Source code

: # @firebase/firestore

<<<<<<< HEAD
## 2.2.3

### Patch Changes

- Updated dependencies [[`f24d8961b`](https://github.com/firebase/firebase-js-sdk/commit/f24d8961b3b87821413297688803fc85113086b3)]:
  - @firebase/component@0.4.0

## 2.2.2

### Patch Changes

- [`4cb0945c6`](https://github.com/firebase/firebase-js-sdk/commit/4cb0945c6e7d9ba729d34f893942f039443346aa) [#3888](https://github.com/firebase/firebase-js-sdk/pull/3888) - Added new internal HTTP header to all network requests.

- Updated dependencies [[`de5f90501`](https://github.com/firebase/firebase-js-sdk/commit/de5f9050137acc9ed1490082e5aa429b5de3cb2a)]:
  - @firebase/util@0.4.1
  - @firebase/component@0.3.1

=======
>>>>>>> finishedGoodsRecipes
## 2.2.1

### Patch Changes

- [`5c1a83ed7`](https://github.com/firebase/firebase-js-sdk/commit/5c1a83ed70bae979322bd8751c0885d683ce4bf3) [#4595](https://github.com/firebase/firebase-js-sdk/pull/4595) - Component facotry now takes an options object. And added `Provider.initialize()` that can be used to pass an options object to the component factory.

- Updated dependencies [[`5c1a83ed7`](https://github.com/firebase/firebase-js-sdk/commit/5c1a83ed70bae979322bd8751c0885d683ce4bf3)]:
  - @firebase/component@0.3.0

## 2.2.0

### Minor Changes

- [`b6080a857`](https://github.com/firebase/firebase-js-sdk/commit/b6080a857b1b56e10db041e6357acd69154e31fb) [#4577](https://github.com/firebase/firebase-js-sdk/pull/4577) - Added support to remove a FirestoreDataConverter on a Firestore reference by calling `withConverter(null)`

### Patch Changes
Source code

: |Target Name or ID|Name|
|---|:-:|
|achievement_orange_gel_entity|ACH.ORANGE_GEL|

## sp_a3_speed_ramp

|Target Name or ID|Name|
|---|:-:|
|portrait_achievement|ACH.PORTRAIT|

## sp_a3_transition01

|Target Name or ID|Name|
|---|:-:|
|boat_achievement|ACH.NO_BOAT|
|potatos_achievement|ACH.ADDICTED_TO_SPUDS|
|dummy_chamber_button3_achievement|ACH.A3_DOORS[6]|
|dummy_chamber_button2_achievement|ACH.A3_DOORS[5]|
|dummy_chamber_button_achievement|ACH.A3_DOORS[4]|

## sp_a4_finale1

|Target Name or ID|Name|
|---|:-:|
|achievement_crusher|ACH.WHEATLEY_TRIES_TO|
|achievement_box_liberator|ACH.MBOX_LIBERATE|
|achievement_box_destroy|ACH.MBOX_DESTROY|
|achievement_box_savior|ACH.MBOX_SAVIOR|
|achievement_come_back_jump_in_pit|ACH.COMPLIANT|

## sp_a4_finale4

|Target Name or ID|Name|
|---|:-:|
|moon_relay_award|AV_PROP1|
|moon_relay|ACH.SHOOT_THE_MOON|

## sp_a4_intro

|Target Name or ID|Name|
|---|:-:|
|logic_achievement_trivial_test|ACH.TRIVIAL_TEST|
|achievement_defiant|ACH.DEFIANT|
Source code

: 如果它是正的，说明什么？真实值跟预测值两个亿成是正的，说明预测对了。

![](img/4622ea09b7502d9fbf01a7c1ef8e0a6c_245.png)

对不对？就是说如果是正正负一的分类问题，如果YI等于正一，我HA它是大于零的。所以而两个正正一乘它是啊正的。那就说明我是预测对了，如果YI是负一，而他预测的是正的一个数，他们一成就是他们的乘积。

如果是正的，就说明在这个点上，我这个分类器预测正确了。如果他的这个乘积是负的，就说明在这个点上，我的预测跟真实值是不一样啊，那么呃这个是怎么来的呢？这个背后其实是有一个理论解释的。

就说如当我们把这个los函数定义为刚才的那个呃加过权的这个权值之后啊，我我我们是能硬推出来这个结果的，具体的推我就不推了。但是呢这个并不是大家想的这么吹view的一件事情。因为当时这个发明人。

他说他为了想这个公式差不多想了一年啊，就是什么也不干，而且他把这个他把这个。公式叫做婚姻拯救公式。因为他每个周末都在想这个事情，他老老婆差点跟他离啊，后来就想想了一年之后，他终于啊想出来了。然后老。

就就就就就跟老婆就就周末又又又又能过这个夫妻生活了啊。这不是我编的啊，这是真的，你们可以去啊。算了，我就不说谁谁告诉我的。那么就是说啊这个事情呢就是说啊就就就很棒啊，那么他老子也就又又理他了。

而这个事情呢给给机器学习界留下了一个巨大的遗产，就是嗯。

* **YOUR OBJECTIVE**: Your answer should consist of the lines above that hold the word "dependencies", copied exactly.

* **YOUR RESPONSE**:
- Updated dependencies [[`f24d8961b`](https://github.com/firebase/firebase-js-sdk/commit/f24d8961b3b87821413297688803fc85113086b3)]:
- Updated dependencies [[`de5f90501`](https://github.com/firebase/firebase-js-sdk/commit/de5f9050137acc9ed1490082e5aa429b5de3cb2a)]:
- Updated dependencies [[`5c1a83ed7`](https://github.com/firebase/firebase-js-sdk/commit/5c1a83ed70bae979322bd8751c0885d683ce4bf3)]:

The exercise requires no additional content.